WHAT TO WORK ON –
• A. Rewrite the paragraph beginning "Cattle bone collagen peptides were applied" in the collagen peptide–calcium chelate text below as a short bulleted list that keeps its main findings.
• B. Write what comes next in the collagen peptide–calcium chelate text below, starting after its final sentence.

--- TEXT SHOWN ---

Cattle bone collagen peptides were applied to prepare CPs-Ca, and the preparation conditions (pH 7, temperature 60 ℃, time 60 min, peptides/CaCl2 5/1) were optimized by single factor test. The results of physical characteristics indicated that CPs-Ca was obviously different from CPs. The Fourier transform-infrared spectroscopy analysis demonstrated that chelating sites were carboxyl oxygen, hydroxyl oxygen, and amino nitrogen atom of CPs. The results of X-ray diffraction spectroscopy, scanning electron microscope, atomic force microscopy showed revealed alterations in the structure after calcium chelating. When calcium ions bind with peptides, they create links that lead to the organization of a crystal structure and the aggregation of the microstructure. According to the stability analysis, it was determined that CPs-Ca remains stable when subjected to thermal processing. The digestion experiment in vitro indicated that exposure to the gastric digestion environment may cause CPs-Ca to undergo partial dissociation. Those findings indicated that CPs-Ca has the potential function to improve calcium bioavailability as a calcium supplement.
In addition, collagen peptides-calcium chelate prepared by ultrasound method (CPs-Ca-US) was successfully prepared and characterized, and the calcium-chelating ability reached 39.48 μg/mg. Compared with CPs-Ca prepared by hydrothermal method, the CPs-Ca-US did not show significant difference in structure characterizations. CPs-Ca-US showed a more stable property in gastric juice than former by digestion experiment in vitro. CPs-Ca-US could significantly promote the proliferation and mineralization of MC3T3-E1 cells (mouse embryo osteoblast precursor cells) and promote calcium absorption by interacting with calcium-sensing receptor, which regulates calcium and other metal ion homeostasis. CPs-Ca-US had a higher ability to promote the proliferation and mineralization of MC3T3-E1 cells (P > 0.05).

--- RAW DATA ---

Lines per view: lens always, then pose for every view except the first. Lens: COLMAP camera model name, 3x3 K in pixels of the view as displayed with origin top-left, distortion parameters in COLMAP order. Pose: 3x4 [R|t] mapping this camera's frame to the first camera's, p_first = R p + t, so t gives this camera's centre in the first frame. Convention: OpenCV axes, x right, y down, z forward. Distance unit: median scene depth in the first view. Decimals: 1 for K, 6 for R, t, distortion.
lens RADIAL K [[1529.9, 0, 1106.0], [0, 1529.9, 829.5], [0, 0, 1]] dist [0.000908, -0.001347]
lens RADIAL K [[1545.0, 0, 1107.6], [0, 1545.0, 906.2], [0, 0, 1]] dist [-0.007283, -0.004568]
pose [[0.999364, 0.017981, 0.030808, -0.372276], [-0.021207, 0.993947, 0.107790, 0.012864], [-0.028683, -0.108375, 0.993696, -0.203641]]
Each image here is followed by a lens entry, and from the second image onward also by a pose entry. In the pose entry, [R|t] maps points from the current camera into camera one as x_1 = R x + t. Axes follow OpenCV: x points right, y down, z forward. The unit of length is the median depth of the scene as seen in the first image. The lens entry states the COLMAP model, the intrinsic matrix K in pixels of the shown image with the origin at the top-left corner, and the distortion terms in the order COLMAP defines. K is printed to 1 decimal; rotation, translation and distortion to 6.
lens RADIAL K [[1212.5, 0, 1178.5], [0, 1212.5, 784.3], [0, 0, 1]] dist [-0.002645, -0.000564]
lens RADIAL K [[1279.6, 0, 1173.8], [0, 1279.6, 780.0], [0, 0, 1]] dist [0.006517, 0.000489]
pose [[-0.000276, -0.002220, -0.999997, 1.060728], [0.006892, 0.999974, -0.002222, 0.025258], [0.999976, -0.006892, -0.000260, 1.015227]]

---

RESPONSES PER TASK –
• A.
- CPs-Ca was prepared from cattle bone collagen peptides. Single-factor tests gave the optimal conditions: pH 7, 60 ℃, 60 min, and a peptides/CaCl2 ratio of 5/1.
- CPs-Ca's physical characteristics clearly differed from those of CPs.
- FTIR showed that the chelating sites were the carboxyl oxygen, hydroxyl oxygen and amino nitrogen atoms of CPs.
- XRD, SEM and AFM revealed structural changes after calcium chelation. Calcium ions link the peptides, organizing a crystal structure and aggregating the microstructure.
- CPs-Ca stays stable under thermal processing.
- In vitro digestion indicated that CPs-Ca may partly dissociate in the gastric environment.
- CPs-Ca could serve as a calcium supplement that improves calcium bioavailability.

• B.
Finally, the anti-osteoporosis bioactivity of CPs-Ca was studied in vivo (ovariectomized rat, a kind animal mode of osteoporosis). Our results indicated that dietary CPs-Ca may be effective in mitigating osteoporosis induced by estrogen deficiency, which could be due to changes in gut microbiota observed in fecal samples. For the osteoporosis rats, CPs-Ca dietary intervention increased the bone mineral density and enhanced the microstructure and changed the bone formation-related or bone resorption-related bone turnover markers levels in serum. CPs-Ca dietary intervention increased short-chain fatty acids contents in feces. In addition, CPs-Ca treatment increased the Bifidobacterium, Escherichia-Shigella, and Allobaculum, while decreased Firmicutes, and the Firmicutes/Bacteroidetes ratio at phylum level along with some specific gut microbiota community changed at genus level. Our study provided scientific evidence that CPs-Ca can be used as a functional food to treat osteoporosis.